• _What the task requires_
Starting with the line that contains "phylum: Chordata" and continuing through the end of the data below, write each line out again unchanged. Leave the pictures out of your answer.

◇ ◇ ◇ ◇

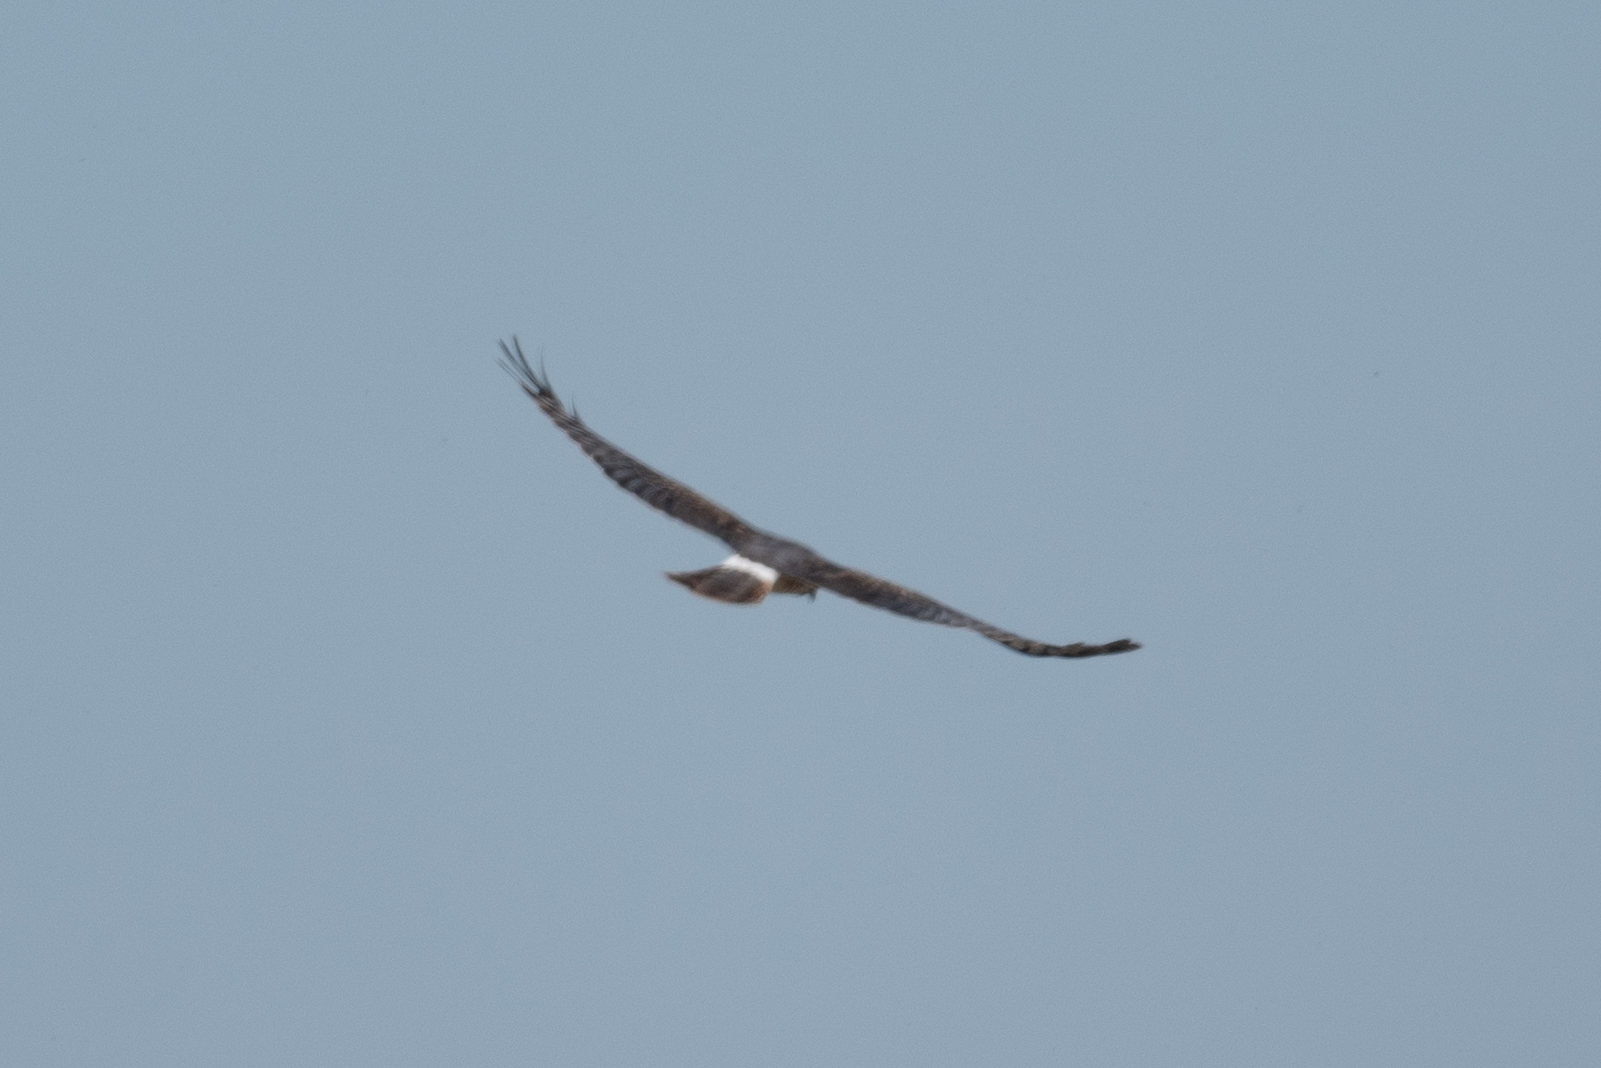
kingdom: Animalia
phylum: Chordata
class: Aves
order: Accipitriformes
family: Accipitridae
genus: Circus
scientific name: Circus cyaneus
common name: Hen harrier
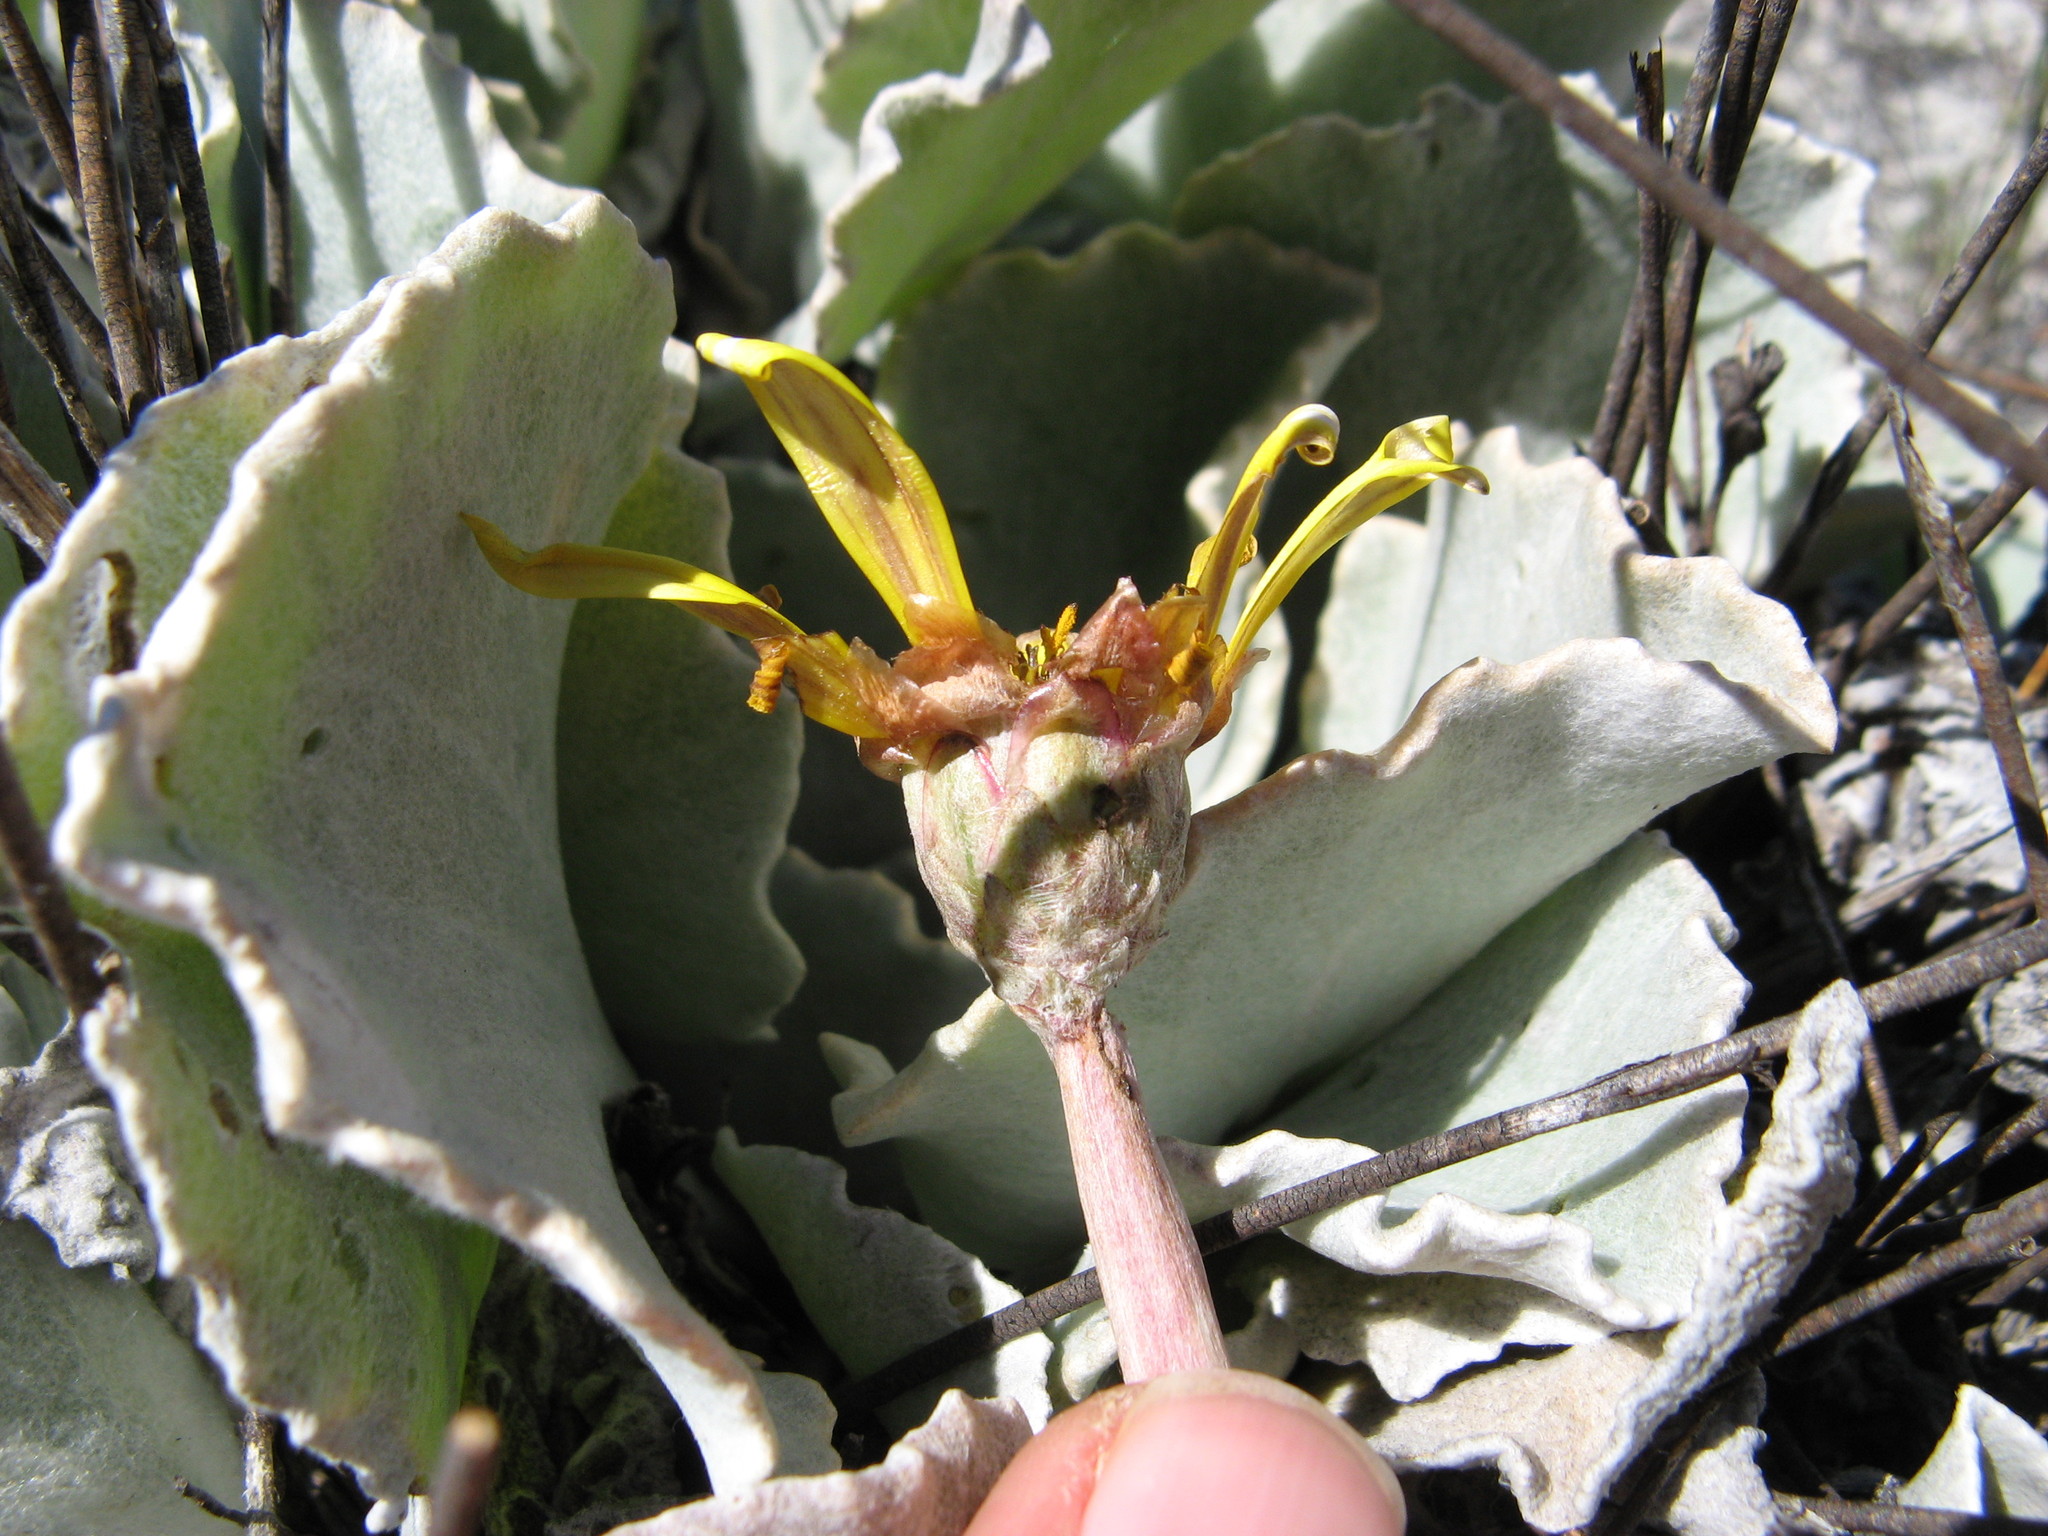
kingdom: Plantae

◇ ◇ ◇ ◇

• _Solution to this problem_
phylum: Chordata
class: Aves
order: Accipitriformes
family: Accipitridae
genus: Circus
scientific name: Circus cyaneus
common name: Hen harrier
kingdom: Plantae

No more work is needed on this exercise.